PASSAGE TO READ.
--- Start ---
Date: Tue, 19 Aug 1997 07:04:13 -0700
 From: Susan Lehman (lehman@physics.unc.edu)
 My new favorite recipe comes from Cook's Illustrated magazine 
 (interesting magazine, but very meaty and high-fat).  They describe the 
 bread as "the kind where the first bite hits you with a heady burst of 
 crackle and chew, an inspired whiff of yeast and a hint of sourness.  I 
 didn't want a tea party sandwich loaf; I wanted peasant cooking, the kind 
 of bread that, when sliced and stuffed into a basket at a 
 white-tablecloth restaurant, looks like Hercules at a tea party."
  From that description (and the fact that I made it without a mixer, 
 stirring for 15 minutes, while Hercules: The Legendary Journeys was on 
 TV) comes my nickname for the bread.
 Note: the recipe calls for no hand kneading, since the wet texture of the 
 dough gives the bread its texture.  I don't have a mixer, so I stir it 
 with my wooden spoon, and it turns out fine.  It also should be baked on 
 a pizza stone, which I do have (and highly recommend) so I'm not sure 
 about any substitutions there.
--- End ---
DIRECTIVES.
**A.** Print the part of the bread recipe note that starts at the words "From that description" and ends after the words "any substitutions there.".
**B.** Carry on the bread recipe note from its last sentence.

(Dataset excerpts)
--- Start ---
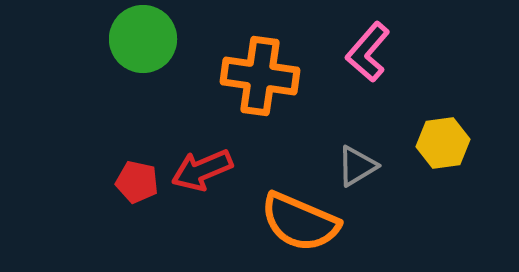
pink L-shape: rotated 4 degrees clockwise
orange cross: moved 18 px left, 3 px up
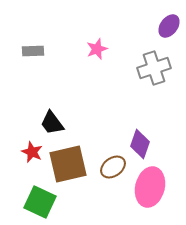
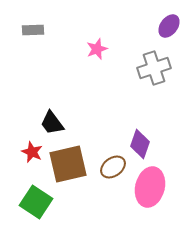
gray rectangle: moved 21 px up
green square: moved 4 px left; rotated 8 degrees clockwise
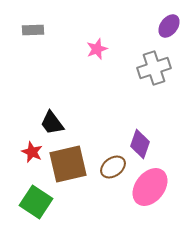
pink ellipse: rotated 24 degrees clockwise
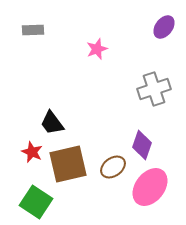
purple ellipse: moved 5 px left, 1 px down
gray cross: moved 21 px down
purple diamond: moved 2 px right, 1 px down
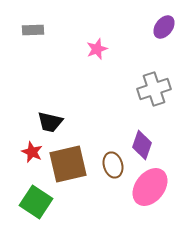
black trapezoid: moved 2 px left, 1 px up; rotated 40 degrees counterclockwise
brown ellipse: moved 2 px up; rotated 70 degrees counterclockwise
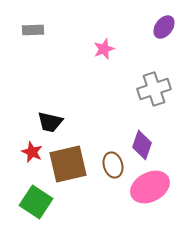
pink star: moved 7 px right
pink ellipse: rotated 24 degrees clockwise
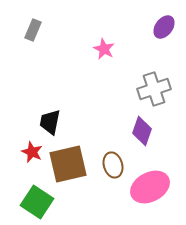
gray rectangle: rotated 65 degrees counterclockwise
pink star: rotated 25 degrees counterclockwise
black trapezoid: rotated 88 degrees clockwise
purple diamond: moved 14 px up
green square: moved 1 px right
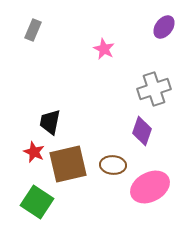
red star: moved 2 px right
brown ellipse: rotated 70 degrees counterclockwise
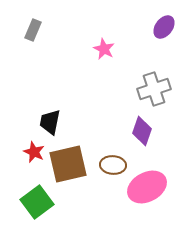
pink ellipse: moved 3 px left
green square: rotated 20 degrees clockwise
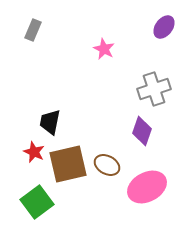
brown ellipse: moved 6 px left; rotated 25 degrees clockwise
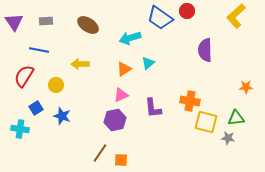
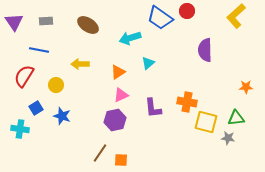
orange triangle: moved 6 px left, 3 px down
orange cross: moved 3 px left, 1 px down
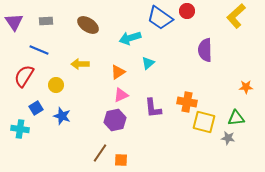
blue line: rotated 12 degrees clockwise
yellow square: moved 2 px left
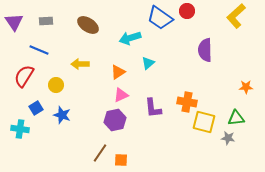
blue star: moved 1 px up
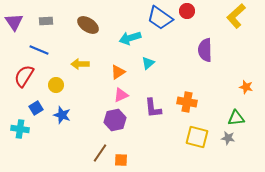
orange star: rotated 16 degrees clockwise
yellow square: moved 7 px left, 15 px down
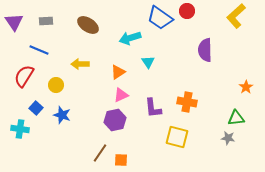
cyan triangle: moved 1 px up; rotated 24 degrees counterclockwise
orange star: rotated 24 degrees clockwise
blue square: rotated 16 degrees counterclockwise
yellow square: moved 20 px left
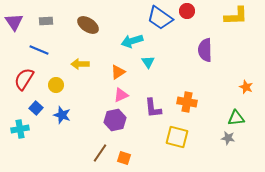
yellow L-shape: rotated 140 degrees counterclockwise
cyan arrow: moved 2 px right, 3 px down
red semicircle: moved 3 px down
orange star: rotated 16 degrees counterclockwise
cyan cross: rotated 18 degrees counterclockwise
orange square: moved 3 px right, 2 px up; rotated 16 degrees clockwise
--- End ---
RESPONSES IN ORDER.
**A.**
From that description (and the fact that I made it without a mixer, 
 stirring for 15 minutes, while Hercules: The Legendary Journeys was on 
 TV) comes my nickname for the bread.
 Note: the recipe calls for no hand kneading, since the wet texture of the 
 dough gives the bread its texture.  I don't have a mixer, so I stir it 
 with my wooden spoon, and it turns out fine.  It also should be baked on 
 a pizza stone, which I do have (and highly recommend) so I'm not sure 
 about any substitutions there.

**B.**
 Rustic Country Bread (Hercules Bread)
 1/2 tsp. active dry yeast (not rapid rise)
 1 C. tap water
 4 1/2 C. bread flour, divided
 1 C. whole wheat flour
 1/2 C. rye flour
 1 1/3 C. tap water
 2 Tbs. honey
 1 Tbs. kosher salt (or 2 tsp. table salt)
 Coarse cornmeal for sprinkling on the peel
    Dissolve yeast into 1 C. tap water in a medium-size bowl.  Mix in 
 1 C. bread flour and the whole wheat flour to create a stiff, wet dough.  
 Cover with plastic wrap; let sit at room temperature for at least 5 
 hours, preferably overnight. (Can be refrigerated, but return to room 
 temp before continuing recipe).
   Mix remaining 3 1/2 C. bread flour, 1/2 C. rye flour, 1 1/3 C. water, 
 honey, and the sponge with rubber spatula [**I used a wooden spoon] in 
 the bowl of an electric mixer.  Knead, using dough-hook attachment, on 
 lowest speed until dough is smooth, about 15 minutes, adding SALT during 
 final 3 minutes [**don't forget--I did once].  Transfer dough to large 
 bowl; cover with plastic wrap and let rise until tripled, at least 2 hours.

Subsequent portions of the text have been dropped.